Why not, he suddenly agreed with doggish Elsom, why not give Clare a ring? There was something gruesome about the thought of the telephone ringing in the empty house, the body on the floor with blood coming out of the mouth, but it was necessary not to think of that. You must be brave, he told himself, you must not draw back now. He saw the sequence of events, the telephone call, no reply, where can Clare have got to, must get back at once, no doubt she’s just slipped out for a few minutes but still. Perhaps Elsom would drive him back. If he did, so much the better.

‘Very good idea. I’ll ring her now if I may use your phone.’

The telephone was in a corner of the room, beneath a grinning mask.
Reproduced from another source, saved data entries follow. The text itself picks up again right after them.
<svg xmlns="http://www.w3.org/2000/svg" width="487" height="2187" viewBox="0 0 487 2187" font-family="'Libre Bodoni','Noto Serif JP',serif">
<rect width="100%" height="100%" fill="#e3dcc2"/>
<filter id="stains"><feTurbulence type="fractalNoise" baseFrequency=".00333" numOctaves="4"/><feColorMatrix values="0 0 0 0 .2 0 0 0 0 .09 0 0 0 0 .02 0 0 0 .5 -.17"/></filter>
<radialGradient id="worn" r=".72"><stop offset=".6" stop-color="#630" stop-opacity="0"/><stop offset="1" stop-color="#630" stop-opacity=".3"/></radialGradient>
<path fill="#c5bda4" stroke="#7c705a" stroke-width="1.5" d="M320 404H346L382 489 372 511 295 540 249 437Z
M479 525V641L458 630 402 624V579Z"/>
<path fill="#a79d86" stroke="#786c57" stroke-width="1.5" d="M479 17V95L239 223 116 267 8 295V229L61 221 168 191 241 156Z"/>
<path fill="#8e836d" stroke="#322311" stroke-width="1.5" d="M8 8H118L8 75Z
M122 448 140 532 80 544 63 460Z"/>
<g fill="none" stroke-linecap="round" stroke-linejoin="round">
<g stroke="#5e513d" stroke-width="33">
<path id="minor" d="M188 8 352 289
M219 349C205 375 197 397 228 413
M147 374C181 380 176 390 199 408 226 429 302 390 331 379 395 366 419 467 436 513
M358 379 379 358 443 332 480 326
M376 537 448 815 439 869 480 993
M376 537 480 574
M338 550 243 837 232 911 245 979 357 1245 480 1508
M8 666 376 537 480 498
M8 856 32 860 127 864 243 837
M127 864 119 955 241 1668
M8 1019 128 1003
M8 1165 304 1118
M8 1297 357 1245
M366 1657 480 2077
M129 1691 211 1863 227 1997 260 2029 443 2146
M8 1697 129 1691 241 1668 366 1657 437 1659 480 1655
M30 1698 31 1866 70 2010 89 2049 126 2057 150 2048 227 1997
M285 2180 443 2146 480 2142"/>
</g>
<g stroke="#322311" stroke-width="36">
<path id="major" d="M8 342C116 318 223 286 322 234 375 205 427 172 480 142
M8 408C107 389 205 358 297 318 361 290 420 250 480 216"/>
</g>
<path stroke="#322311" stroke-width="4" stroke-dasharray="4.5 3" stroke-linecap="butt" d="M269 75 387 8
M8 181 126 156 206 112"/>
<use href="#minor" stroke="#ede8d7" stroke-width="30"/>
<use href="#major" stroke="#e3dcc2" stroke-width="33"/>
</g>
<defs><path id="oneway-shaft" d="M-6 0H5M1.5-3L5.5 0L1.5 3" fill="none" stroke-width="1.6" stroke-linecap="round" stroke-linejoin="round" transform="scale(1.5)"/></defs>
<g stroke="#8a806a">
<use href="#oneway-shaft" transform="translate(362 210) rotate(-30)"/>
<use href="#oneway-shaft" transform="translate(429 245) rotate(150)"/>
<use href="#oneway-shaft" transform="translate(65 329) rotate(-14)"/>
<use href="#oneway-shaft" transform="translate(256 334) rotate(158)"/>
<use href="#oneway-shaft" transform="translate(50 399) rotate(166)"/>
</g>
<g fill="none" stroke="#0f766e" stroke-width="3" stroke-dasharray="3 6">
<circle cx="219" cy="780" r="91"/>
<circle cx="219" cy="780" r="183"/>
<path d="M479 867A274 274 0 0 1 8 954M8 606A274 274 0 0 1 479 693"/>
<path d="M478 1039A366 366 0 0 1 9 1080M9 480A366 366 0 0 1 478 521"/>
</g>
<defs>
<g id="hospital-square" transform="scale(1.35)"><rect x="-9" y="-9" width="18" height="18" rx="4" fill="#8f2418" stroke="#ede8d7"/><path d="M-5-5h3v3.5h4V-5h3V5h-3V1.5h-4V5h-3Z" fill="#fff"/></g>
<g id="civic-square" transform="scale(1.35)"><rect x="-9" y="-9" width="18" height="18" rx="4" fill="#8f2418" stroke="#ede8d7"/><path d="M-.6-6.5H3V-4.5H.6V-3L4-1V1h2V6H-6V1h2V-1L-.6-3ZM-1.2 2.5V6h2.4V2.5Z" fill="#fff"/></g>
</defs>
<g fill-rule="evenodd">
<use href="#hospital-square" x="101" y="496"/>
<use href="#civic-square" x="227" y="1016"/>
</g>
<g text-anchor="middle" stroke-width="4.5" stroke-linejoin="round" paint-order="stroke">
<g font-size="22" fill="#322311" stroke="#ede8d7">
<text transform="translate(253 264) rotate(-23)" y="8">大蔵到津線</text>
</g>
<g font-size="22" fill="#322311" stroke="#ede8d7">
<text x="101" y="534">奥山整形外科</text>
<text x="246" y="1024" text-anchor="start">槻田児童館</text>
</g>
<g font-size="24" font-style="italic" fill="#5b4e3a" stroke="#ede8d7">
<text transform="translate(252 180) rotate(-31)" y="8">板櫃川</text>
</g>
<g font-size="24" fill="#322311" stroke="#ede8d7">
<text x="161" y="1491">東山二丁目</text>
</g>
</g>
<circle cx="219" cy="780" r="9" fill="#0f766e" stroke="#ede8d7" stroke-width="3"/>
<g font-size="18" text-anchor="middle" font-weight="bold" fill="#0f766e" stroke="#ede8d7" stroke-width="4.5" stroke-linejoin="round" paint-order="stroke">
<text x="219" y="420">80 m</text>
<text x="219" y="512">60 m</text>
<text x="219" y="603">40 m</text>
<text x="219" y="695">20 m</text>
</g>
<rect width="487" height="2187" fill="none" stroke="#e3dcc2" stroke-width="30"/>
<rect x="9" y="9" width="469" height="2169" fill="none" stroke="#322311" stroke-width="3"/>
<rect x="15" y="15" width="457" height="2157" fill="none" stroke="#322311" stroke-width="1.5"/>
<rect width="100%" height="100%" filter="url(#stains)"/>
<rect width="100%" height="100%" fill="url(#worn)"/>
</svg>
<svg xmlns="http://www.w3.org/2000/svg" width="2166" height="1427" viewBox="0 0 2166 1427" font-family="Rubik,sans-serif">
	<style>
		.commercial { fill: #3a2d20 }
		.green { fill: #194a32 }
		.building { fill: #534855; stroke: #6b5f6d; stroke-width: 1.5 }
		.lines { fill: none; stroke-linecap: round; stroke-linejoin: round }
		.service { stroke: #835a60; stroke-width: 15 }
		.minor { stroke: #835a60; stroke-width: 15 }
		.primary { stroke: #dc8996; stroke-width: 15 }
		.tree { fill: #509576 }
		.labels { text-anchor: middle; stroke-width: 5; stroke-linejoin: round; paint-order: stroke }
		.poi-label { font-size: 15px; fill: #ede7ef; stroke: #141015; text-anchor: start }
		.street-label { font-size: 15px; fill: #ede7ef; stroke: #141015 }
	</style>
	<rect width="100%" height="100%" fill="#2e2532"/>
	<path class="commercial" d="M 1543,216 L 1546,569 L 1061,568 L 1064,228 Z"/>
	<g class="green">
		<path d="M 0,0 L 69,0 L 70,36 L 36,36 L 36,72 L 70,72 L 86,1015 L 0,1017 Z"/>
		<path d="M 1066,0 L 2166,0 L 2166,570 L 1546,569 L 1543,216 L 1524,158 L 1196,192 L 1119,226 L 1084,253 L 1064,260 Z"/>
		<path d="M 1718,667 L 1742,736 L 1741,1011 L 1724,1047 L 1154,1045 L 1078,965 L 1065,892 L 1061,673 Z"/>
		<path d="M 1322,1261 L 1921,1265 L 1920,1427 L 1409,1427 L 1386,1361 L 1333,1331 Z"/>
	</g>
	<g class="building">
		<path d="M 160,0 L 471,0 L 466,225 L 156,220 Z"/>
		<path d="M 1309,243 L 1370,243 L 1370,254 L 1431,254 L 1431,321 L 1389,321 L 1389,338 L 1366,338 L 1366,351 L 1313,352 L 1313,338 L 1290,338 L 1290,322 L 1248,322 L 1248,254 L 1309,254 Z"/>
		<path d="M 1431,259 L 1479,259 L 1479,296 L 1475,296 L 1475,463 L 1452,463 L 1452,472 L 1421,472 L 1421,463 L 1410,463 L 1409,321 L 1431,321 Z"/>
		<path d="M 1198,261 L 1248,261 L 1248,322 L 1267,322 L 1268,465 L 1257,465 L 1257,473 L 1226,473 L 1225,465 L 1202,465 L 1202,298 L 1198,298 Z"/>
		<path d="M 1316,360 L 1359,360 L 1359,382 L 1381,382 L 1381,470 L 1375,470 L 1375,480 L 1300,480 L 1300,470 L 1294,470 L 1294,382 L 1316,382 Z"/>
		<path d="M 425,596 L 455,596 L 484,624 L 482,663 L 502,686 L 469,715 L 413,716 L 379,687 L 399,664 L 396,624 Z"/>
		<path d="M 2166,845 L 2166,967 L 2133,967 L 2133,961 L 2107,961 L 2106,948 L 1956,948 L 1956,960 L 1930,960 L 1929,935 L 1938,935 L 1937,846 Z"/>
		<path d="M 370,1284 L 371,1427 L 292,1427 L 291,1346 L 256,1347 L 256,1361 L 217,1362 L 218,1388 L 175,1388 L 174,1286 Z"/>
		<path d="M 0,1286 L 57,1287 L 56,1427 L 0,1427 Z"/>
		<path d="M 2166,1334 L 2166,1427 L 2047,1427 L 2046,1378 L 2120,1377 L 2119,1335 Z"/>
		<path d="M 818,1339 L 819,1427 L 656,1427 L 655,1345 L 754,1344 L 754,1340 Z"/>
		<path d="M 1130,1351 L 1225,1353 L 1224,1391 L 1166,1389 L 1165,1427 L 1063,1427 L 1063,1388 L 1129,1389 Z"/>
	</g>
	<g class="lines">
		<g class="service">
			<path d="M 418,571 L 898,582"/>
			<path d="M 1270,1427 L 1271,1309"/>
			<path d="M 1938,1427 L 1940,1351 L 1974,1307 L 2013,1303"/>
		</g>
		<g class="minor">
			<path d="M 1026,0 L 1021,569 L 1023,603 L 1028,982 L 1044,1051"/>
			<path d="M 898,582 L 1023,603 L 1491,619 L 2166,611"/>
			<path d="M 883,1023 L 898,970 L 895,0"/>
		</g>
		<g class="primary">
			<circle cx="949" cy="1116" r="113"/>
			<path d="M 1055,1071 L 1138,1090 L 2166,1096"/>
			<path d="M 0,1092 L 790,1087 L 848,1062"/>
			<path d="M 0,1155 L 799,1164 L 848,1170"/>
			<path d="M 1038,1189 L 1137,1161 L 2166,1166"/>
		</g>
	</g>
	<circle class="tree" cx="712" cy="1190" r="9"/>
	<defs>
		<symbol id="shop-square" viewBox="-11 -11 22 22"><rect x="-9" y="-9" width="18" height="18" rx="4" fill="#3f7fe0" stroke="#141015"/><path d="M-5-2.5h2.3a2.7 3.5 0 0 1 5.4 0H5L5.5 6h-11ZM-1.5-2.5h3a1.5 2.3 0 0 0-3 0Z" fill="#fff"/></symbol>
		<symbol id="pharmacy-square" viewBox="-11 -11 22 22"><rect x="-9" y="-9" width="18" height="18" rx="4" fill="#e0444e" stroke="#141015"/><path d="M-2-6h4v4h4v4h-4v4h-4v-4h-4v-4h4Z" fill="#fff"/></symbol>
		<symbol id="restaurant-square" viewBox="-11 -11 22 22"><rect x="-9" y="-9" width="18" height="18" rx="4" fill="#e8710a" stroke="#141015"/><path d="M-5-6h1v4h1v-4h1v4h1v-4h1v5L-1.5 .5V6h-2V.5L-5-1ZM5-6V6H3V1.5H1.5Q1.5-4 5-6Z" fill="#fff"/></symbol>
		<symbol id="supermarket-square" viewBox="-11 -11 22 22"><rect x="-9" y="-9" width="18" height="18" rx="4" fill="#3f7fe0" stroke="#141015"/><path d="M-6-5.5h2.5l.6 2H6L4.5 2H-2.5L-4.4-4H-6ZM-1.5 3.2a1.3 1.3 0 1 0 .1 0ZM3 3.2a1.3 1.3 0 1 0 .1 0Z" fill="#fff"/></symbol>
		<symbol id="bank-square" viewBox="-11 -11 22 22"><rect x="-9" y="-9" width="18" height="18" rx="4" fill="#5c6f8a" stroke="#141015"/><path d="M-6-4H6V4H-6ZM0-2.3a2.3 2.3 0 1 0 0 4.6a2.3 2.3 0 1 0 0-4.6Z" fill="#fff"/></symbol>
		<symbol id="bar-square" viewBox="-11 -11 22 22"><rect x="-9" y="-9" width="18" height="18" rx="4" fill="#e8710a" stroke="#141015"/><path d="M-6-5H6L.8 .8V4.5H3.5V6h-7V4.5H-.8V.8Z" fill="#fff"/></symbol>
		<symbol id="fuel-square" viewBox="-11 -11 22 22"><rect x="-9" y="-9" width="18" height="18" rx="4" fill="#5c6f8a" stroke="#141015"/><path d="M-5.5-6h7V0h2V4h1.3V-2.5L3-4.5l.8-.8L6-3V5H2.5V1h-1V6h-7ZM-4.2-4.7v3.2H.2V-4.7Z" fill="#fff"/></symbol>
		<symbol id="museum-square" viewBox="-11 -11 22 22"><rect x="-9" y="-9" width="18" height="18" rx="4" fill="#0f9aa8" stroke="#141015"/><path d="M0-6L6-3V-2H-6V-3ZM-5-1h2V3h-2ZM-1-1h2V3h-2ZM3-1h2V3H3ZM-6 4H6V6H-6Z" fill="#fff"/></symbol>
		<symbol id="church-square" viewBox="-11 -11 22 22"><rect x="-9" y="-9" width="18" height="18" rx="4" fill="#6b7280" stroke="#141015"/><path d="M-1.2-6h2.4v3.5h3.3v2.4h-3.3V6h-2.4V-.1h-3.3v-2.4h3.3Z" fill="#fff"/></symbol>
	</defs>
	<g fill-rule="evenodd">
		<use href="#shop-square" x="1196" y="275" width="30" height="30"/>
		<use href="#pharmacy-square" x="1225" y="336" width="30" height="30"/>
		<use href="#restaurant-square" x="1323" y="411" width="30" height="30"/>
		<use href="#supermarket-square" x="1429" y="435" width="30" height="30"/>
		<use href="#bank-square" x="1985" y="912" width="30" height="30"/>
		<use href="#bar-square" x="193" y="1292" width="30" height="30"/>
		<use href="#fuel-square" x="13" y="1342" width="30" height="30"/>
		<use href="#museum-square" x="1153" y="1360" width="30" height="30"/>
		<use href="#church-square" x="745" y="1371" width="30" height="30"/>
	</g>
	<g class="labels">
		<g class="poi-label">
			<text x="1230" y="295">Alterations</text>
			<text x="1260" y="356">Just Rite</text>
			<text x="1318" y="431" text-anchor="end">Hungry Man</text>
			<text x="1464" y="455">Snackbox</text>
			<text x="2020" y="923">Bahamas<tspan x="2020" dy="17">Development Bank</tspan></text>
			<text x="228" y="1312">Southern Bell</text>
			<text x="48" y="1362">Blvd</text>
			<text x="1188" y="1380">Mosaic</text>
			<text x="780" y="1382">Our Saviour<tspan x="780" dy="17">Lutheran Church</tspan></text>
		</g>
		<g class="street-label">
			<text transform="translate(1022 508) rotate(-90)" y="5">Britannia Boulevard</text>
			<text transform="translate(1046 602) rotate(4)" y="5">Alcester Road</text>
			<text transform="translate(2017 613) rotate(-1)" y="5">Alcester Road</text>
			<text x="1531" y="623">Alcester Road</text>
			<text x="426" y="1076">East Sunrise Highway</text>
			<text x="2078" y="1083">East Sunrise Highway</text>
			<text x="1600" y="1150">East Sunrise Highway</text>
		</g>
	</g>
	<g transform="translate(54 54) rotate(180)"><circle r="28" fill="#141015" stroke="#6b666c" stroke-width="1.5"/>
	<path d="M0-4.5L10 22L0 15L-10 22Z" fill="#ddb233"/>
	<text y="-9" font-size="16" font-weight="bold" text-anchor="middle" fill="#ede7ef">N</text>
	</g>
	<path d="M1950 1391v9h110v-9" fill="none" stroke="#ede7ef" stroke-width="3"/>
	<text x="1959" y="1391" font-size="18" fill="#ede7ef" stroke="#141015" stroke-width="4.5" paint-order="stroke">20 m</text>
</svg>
As he picked it up and dialled he saw with extreme vividness the telephone at the house. It stood in the hall, an old-fashioned black instrument, different in colour and even in shape from the red telephone in his hand. Burr-burr, the telephone said in his ear, burr-burr. It would take Clare four burr-burrs to get there from the living-room, a dozen from upstairs. He would give it something over a dozen before turning to Elsom, brows knit together, to say that there seemed to be no reply.

The burr-burr stopped. A man’s voice said, ‘Yes?’

He thought for a moment that he would drop the telephone. Then he managed to say, ‘What number is that? Who is it?’

The number was his own. The speaker did not give his identity.

‘I want to speak to my wife. Mrs Brownjohn. Call her to the telephone, please. And who is that?’

‘Just a moment.’

In the next seconds he expected to hear Clare’s voice and to be assured that nothing had happened, the whole thing had been something merely imagined in his diary. A different man’s voice said, ‘Mr Brownjohn?’

‘Yes. Who are you? Where is my wife?’

‘Coverdale, sir. Detective-Inspector, CID. I’ve got some bad news for you.’

He did not have to make his voice quaver as he asked the nature of the news, and was told it. How had the police got there so quickly? Was there something threatening in the Inspector’s voice? He was asked where he was.

‘A friend’s house. Very near.’

‘Give me the address, sir. I’ll send round a car.’

He put down the telephone for a moment. ‘Not bad news, I hope,’ Elsom asked eagerly.

‘The address, what’s the address?’

‘I don’t get you. What address?’

‘The address
here,
you fool.’ The actions and emotions of the day were too much for him, and he began to weep. Elsom looked at him appalled, called his wife, and then picked up the telephone. Even in the grip of the hysteria which was not checked by the huge drink Melissa poured for him, he could not help noticing the businesslike way in which Elsom received the news, opening his jacket to reveal a battery of pens and pencils and selecting one with which to make notes. He chose a ballpoint which wrote in red, and as Arthur remembered the trickle of blood, this seemed to him absurd. The tears streaming down his cheeks became tears of laughter. He made a gesture at the ballpoint, and the laughter grew higher. Elsom put down the telephone, turned, said, ‘Sorry about this.’ He saw nothing, but felt a tremendously hard blow on the jaw, one that rattled his teeth and knocked him off the chair arm on which he had been sitting, on to the carpet.

Melissa’s triangular face bent anxiously over him. He looked up, unable to focus properly.

‘Oh, Derek,’ she said, ‘I hope you haven’t hit him too hard.’